Pushing Immunotherapies Toward the Frontline in Bladder Cancer

Targeted Therapies in OncologyFebruary 2017
Volume 6
Issue 2

Immunotherapy treatments for several tumor types has been developing steadily for years. However, the options for patients with bladder cancer have been limited until quite recently.

Previous studies have strongly indicated the benefits of using immunotherapies to treat bladder cancer, including a phase I study that demonstrated that patients with PD-L1 expression on their immune cells (ICs) had higher response rates to the PD-L1 inhibitor atezolizumab (Tecentriq).1Further, the results suggested that due to the lack of renal toxicity with the agent, patients with bladder cancer, who are often older and have a higher incidence of renal impairment, may be better able to tolerate atezolizumab than chemotherapy.

In the phase I KEYNOTE-012 trial that studied pembrolizumab (Keytruda) in patients with advanced urothelial cancer, the overall response rate (ORR) was 25%, with 3 complete responses (CRs; 11%) and 4 partial responses (14%).2The study concluded that the PD-1 inhibitor demonstrated durable antitumor activity, with a higher response rate seen in patients with positive PD-L1 expression.

At the 2016 ASCO Annual Meeting, the safety and efficacy of durvalumab (MEDI4736) in patients with advanced urothelial bladder cancer were presented. The ORR was 31% (95% CI, 17.6-47.1) in the 42 evaluable patients, 46% (95% CI, 28-66) in the PD-L1—positive subgroup (≥25% in the tumor cells [TCs] or ICs) (TABLE), and 0% in the PD-L1–negative subgroup.3It was determined that durvalumab had a manageable safety profile and showed evidence of significant clinical activity in heavily pretreated PD-L1—positive patients.

The phase Ib JAVELIN Bladder 100 trial investigated the safety and efficacy of avelumab as a second-line therapy.4Avelumab showed clinical activity, including 1 CR, an ORR of 18.2%, and a disease control rate of 56.8%. The drug was also well tolerated with a low rate of grade 3/4 toxicities, no renal toxicity, and no treatment-related deaths.

These studies laid excellent groundwork for phase II studies, which, according to Bellmunt, lead to more promising information, and potential FDA reviews and approvals, as in the case of the phase II Check- Mate 275 study. The study investigated nivolumab (Opdivo) in previously treated patients with mUC showed that the confirmed ORR was 19.6% (95% CI 15.0—24.9) in all patients, and 16.1% (95% CI, 10.5-23.1) in patients with low to no PD-L1 expression.5Patients with positive PD-L1 expression on ≥5% of cells showed an ORR of 28.4% (95% CI, 18.9-39.5). These results led to a recent approval for the agent in metastatic urothelial carcinoma following progres- sion on a platinum-containing regimen (see page 7).

====================

• **Instructions**
1. Answer these questions from the bladder cancer immunotherapy article.
(a) What overall response rate did pembrolizumab reach in the KEYNOTE-012 trial?
(b) How many evaluable patients were in the durvalumab results presented at the 2016 ASCO Annual Meeting?
(c) What disease control rate did avelumab show in the JAVELIN Bladder 100 trial?
2. Decide whether each statement agrees with the bladder cancer immunotherapy article, and back each yes or no with a quotation from the article.
(a) In the phase I study of atezolizumab, patients with PD-L1 expression on their immune cells had lower response rates.
(b) Avelumab caused no treatment-related deaths in the JAVELIN Bladder 100 trial.
(c) Durvalumab produced a 46% overall response rate in the PD-L1–negative subgroup.
3. Resume the bladder cancer immunotherapy article after its final sentence.

====================

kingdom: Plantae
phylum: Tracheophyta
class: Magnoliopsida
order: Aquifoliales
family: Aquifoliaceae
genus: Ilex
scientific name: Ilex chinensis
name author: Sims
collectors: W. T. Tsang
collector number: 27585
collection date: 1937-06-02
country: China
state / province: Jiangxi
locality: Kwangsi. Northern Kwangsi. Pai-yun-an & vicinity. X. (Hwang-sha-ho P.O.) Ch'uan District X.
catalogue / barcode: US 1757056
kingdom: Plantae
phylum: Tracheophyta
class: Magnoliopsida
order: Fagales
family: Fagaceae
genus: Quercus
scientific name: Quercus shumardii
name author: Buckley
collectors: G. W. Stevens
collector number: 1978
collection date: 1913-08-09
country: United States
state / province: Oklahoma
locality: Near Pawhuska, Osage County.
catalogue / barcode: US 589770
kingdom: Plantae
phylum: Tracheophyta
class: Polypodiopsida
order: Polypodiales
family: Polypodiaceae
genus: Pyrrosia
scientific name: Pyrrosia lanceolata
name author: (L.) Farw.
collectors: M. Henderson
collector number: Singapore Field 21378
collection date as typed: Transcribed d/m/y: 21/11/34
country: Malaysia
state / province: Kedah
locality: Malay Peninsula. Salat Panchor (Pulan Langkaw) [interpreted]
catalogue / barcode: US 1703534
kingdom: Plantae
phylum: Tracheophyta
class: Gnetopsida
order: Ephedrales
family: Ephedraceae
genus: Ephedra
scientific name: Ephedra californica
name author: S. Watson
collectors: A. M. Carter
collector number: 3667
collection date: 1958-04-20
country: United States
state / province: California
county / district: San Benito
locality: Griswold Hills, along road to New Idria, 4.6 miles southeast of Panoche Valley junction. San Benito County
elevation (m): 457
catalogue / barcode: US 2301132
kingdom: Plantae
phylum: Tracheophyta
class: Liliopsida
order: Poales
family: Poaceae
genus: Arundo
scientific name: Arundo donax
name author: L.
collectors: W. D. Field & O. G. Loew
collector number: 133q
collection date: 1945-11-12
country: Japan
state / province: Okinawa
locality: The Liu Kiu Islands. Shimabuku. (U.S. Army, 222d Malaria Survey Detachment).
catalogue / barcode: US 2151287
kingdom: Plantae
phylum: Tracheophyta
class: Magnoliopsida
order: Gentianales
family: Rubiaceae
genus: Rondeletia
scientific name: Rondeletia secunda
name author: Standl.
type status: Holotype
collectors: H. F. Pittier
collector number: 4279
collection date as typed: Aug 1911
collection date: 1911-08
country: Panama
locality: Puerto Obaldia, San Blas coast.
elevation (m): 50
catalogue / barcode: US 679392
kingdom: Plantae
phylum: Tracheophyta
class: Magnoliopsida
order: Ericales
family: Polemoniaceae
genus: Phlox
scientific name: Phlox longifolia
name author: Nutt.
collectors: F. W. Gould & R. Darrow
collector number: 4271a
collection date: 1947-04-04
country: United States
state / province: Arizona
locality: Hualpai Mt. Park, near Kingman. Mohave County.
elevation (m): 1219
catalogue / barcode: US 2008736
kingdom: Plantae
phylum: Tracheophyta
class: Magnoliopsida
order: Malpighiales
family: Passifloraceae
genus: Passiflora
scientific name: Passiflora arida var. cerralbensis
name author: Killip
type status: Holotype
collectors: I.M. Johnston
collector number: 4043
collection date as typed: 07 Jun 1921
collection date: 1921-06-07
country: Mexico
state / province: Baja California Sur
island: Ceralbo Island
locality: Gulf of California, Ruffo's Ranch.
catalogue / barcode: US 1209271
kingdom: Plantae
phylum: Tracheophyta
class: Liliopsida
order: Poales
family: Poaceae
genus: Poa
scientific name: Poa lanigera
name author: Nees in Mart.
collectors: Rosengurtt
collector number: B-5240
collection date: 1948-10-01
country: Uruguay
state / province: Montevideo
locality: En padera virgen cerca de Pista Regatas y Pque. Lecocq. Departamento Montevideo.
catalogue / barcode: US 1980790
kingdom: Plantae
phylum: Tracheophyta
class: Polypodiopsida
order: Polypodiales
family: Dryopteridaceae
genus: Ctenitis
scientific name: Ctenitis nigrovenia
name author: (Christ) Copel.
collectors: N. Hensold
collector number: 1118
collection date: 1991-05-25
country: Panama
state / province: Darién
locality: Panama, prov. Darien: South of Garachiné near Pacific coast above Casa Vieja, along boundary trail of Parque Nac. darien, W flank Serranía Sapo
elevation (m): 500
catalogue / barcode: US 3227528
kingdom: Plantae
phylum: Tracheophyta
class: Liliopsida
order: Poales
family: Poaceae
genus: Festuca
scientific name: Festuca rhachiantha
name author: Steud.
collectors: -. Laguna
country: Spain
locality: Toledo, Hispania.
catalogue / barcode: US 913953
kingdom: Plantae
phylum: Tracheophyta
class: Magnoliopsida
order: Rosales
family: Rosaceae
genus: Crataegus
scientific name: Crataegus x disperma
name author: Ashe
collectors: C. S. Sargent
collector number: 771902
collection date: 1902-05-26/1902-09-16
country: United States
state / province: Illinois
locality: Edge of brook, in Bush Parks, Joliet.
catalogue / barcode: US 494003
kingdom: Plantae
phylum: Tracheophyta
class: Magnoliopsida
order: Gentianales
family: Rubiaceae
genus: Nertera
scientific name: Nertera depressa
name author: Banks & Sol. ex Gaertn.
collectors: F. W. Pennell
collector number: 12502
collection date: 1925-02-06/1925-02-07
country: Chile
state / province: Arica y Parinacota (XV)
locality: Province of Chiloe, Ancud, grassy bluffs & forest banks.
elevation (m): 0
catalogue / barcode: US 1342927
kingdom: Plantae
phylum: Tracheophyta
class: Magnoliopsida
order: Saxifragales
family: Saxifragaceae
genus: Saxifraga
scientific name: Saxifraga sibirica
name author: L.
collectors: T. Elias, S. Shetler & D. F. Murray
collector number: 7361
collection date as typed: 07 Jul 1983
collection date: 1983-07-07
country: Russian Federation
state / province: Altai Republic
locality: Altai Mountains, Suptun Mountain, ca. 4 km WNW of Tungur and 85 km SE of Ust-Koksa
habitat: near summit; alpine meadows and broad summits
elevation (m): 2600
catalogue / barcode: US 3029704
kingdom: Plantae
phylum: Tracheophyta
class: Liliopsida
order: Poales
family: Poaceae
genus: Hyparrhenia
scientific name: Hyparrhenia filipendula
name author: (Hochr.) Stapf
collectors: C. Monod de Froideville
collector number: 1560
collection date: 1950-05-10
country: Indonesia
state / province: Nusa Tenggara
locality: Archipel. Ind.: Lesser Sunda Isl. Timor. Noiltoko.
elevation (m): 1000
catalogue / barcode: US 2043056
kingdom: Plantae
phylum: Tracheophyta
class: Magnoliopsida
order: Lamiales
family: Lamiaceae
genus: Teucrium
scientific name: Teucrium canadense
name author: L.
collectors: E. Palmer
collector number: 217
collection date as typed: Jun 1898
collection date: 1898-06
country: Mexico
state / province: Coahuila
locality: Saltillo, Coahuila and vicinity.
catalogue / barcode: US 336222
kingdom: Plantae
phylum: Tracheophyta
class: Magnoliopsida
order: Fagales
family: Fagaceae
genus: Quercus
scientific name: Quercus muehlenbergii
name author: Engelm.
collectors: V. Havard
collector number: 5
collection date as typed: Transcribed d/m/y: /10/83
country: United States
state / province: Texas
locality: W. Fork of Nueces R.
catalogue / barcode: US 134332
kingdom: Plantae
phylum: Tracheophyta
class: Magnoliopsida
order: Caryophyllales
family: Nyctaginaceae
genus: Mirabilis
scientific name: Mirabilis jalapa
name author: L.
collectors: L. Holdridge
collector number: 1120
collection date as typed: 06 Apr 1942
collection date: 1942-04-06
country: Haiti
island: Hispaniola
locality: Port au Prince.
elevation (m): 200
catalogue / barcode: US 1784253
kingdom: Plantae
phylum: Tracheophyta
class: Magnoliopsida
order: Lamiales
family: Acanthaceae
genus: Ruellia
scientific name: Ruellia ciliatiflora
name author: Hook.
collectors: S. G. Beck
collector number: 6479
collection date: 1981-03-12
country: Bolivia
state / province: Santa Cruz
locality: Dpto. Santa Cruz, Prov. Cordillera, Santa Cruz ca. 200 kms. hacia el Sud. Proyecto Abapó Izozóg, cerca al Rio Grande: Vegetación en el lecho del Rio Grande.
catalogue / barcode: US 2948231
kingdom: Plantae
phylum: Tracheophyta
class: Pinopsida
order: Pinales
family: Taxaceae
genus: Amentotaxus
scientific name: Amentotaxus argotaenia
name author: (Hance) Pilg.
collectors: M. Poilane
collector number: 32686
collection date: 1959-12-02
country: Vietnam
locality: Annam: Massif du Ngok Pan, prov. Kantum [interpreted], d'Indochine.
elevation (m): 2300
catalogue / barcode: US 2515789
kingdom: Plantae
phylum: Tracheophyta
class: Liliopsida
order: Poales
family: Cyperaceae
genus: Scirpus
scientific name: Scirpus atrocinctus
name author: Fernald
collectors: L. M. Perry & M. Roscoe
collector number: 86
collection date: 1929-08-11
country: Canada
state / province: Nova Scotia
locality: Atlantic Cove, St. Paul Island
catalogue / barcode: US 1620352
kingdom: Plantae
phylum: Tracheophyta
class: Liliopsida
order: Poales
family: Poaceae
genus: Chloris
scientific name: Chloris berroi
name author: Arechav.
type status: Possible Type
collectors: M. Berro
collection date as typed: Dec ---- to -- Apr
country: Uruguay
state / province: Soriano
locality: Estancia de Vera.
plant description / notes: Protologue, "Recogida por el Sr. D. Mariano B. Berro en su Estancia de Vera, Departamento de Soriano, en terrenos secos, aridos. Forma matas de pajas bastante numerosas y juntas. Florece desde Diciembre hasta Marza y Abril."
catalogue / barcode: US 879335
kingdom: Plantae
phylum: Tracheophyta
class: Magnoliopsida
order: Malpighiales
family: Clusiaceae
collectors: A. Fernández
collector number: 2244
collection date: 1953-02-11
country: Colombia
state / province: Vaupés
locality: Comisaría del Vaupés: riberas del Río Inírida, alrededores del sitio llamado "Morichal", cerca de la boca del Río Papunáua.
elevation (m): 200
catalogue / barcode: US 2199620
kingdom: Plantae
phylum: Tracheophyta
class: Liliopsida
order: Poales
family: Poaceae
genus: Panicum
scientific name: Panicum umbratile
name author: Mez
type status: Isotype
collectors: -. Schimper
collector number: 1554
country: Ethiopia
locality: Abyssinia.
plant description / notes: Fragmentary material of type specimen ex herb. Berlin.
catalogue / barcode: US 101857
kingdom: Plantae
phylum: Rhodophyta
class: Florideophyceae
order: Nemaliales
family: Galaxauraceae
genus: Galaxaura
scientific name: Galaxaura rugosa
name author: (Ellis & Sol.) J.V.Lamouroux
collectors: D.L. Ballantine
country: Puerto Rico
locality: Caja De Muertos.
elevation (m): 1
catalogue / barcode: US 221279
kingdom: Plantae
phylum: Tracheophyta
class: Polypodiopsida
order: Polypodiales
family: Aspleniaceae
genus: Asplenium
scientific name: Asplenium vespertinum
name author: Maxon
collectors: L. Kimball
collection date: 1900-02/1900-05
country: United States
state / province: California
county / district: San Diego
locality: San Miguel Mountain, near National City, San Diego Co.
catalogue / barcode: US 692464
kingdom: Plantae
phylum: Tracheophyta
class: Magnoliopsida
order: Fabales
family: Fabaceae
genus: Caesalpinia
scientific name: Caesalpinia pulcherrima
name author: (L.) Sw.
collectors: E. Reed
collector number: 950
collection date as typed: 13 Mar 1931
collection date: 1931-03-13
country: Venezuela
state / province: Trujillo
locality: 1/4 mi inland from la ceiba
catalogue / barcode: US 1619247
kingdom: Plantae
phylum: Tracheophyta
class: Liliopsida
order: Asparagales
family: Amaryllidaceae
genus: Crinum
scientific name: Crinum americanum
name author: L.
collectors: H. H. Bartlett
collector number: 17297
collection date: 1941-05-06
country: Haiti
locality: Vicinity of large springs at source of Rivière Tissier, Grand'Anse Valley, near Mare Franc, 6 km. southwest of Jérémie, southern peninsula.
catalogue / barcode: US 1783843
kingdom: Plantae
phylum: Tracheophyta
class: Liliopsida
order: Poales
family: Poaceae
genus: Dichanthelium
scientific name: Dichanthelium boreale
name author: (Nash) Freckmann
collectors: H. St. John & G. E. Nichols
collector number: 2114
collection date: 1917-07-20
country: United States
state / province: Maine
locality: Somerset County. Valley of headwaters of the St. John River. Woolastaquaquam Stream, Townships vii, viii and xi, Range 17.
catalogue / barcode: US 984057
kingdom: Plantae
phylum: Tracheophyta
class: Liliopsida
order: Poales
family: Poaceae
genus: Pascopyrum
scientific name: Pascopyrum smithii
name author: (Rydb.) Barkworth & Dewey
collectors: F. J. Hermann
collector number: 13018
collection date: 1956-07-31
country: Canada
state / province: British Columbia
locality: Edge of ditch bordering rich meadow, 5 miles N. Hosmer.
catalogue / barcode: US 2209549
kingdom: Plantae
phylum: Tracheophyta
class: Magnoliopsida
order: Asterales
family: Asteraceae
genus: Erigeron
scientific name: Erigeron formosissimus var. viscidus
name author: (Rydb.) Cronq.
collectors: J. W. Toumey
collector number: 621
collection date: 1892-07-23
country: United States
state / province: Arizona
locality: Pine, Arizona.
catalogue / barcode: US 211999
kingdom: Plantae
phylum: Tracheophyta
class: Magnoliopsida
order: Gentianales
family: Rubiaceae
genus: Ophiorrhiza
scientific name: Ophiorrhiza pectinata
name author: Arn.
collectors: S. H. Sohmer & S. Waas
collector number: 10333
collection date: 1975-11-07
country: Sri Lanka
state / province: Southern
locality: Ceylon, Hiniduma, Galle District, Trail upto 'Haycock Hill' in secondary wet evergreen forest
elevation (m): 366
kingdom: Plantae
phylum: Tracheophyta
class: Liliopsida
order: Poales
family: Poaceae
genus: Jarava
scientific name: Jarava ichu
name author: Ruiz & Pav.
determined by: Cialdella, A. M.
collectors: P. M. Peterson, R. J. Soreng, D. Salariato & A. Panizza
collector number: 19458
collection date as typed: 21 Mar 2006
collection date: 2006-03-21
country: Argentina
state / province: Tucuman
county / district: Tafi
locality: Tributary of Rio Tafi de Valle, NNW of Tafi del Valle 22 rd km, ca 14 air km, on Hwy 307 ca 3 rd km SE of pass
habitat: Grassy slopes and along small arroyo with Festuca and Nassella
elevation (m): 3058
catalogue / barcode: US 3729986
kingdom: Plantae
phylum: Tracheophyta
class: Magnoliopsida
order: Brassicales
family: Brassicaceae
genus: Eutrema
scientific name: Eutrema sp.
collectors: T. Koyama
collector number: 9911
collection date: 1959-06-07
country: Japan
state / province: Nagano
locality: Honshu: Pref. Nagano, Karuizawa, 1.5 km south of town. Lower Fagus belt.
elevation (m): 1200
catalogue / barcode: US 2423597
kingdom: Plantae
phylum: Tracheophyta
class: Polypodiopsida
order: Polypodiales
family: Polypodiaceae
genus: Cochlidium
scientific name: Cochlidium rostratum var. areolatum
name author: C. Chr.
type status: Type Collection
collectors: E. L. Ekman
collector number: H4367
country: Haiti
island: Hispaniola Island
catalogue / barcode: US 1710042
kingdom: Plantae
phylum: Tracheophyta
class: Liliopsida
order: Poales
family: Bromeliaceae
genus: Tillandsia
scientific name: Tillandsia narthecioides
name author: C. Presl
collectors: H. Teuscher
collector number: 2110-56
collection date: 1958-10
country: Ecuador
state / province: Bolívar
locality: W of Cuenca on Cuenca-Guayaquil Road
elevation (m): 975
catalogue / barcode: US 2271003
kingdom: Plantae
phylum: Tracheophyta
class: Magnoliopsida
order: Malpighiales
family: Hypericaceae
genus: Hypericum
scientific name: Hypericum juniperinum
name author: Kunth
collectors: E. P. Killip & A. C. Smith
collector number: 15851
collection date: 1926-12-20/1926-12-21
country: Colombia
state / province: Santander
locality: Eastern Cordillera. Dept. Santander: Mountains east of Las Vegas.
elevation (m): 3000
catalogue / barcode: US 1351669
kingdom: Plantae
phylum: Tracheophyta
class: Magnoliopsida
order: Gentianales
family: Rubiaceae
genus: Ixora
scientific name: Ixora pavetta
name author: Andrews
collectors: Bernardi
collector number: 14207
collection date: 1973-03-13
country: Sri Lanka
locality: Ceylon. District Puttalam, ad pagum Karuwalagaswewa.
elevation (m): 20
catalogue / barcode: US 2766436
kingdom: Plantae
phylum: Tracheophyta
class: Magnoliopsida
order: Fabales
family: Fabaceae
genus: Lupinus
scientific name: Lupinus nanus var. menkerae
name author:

====================

• **Answers by item number**
1.
(a) 25%
(b) 42
(c) 56.8%

2.
(a) No: "patients with PD-L1 expression on their immune cells (ICs) had higher response rates to the PD-L1 inhibitor atezolizumab (Tecentriq)"
(b) Yes: "The drug was also well tolerated with a low rate of grade 3/4 toxicities, no renal toxicity, and no treatment-related deaths."
(c) No: "0% in the PD-L1–negative subgroup"

3.
Atezolizumab was approved by the FDA for the treatment of patients with urothelial carcinoma based on results of a phase II trial (see page 7). The study showed durable activity and good tolerability in patients with locally advanced and metastatic urothelial carcinoma (mUC) who have progressed following a platinum-based chemotherapy regimen.6

Higher levels of PD-L1 expression (≥5%) on ICs were associated with an increased response, showing a 26% ORR compared with a 15% ORR overall. “In the Nature paper, it was initially a 45% ORR1; nowhere, despite the same PD-L1 staining, the response rates go down to 26%. But there is still quite consistent data in the whole patient population, including 8 months of median survival in the second- and third-line setting,” explained Bellmunt, associate professor of medicine, Harvard Medical School, and director, Bladder Cancer Center, Dana-Farber Cancer Institute/Brigham and Women’s Hospital.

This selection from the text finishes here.